Many calls that collectors have made to Florida residents do not even concern legitimate debts. This may be because of fraud or miscommunication when collection agencies sell debts to different collectors while failing to clarify whether the debt has been paid off. One of the most important tips when dealing with debt collectors is: always verify the debt is real. Five days after contacting you, debt collectors are required to send a written letter indicating how much is owed, to whom the debt is owed and how one is to proceed in paying off the debt.

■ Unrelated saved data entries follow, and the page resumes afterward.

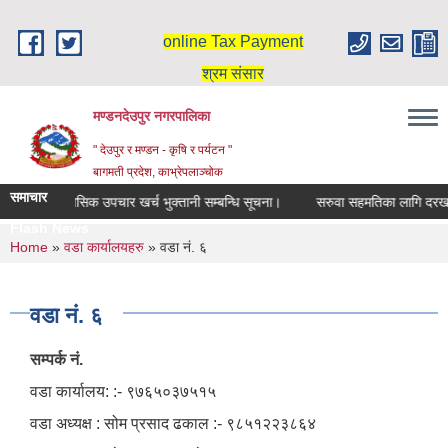
Skip to main content
online Tax Payment
श्रम संसार
मण्डनदेउपुर नगरपालिका
" देउपुर र मण्डन - कृषि र पर्यटन "
बागमती प्रदेश, काभ्रेपलाञ्चोक
समाचार
दिर्घ रोगि मासिक उपचार खर्च भुक्तानी सम्बन्धि सूचना।
सरुवा सहमतिका लागि दरखास्
Flash News
You are here
Home
»
वडा कार्यालयहरु
» वडा नं. ६
वडा नं. ६
सम्पर्क नं.
वडा कार्यालय: :- ९७६५०३७५१५
वडा अध्यक्ष : सोम प्रसाद ढकाल :- ९८५१२२३८६४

If you have tried to resolve a matter with a debt collector without success, then you can try to get them to stop contacting you by doing the following:

• Tell the debt collector in writing to refrain from contacting you;

• Keep copies of all correspondence that you send; and

• Send such requests by certified mail with a return receipt.

After notifying you that they will not be contacting you again (unless further action is required), the debt collector will then be prohibited from contacting you in the future.

Debt collectors are not allowed to harass, deceive or threaten alleged debtors in any manner. If you believe a debt collector has violated the FDCPA, you can then file a lawsuit protecting your rights one year following any violation. The debt will not go away, but you can recover damages such as lost wages and medical bills.

If a debt collector files a lawsuit against you then you will certainly want to contact an experienced attorney. Do not ignore a summons to appear in court. Otherwise your rights will not be protected and your wages may be subject to garnishment.